# WHAT TO WORK ON:
Please update the Congo measles account from "If you put a" to "Republic of Congo." by swapping "heart" for "center", and give that stretch again.

# TEXT BLOCK:
If you put a classic world map in front of you and put your eyes in the middle of the map, or in the heart, if you will, there you will find a large African country called the Democratic Republic of Congo.
A country with one hand in the Atlantic and the other in Lake Tanganyika - in the shadow of the volcanoes of the Great Rift Valley.
I have just started my mission for MSF in the Katanga Province in the southeast part of the country. It is something of a highland, where the great Congo River originates. It is a bushy landscape, occasionally crossed by sandy gravel roads.
Since March this year, there has been a measles epidemic here. Vaccination coverage is not good enough to avoid outbreaks such as this. The latest outbreak began in 2009 and lasted for more than a year.
When I arrive at the village of Mulongo by Lake Kabamba’s northern shore, the team has already installed itself in an empty hospital building. This building is full of patients when I arrive and they are already preparing the next building.
I step into the ward, and see a room full of febrile, tired children. The mothers and other companions sit on the sides of the beds and take care of their little ones. And I admit this is the first time I have ever seen a case of measles, but now there is a complete ward full of children with measles right there before my eyes.

# DATA PROVIDED:

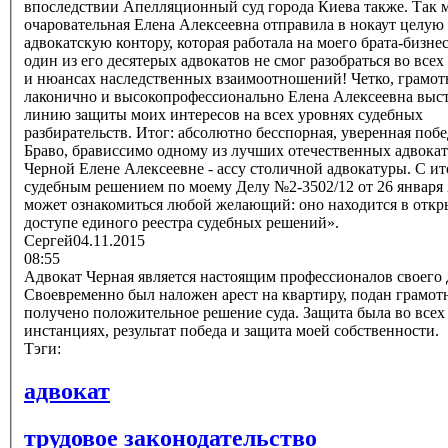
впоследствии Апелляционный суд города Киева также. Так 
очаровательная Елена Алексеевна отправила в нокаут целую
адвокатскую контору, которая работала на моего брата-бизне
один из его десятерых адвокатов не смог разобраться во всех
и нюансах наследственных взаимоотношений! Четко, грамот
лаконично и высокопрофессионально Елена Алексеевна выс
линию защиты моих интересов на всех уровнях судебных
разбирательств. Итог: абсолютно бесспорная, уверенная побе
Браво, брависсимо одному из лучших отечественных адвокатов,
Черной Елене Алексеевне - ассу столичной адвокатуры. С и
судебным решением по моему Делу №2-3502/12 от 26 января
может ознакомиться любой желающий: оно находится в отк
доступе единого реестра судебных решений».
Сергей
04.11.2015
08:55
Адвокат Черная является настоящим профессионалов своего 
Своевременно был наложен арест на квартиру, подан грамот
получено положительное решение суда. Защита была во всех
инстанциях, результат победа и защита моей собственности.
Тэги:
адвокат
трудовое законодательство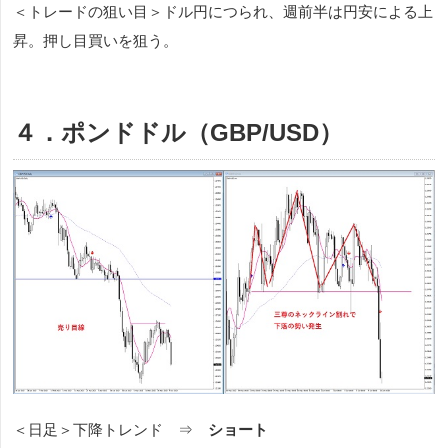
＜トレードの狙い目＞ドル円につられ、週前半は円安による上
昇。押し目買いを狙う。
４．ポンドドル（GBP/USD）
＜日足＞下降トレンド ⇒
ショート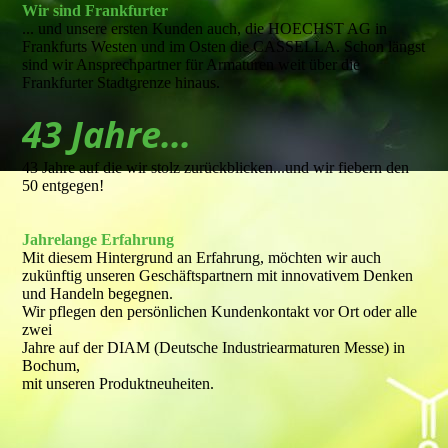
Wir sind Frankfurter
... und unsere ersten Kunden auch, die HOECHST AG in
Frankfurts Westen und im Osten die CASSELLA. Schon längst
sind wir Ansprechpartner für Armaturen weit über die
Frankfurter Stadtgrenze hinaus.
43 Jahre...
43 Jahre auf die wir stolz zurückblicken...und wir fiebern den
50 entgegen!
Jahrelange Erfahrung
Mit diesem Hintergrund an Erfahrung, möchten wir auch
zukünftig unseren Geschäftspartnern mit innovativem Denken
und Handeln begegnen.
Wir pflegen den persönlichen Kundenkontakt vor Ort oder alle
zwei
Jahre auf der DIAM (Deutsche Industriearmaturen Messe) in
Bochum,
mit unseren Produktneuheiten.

# REPLY:
If you put a classic world map in front of you and put your eyes in the middle of the map, or in the center, if you will, there you will find a large African country called the Democratic Republic of Congo.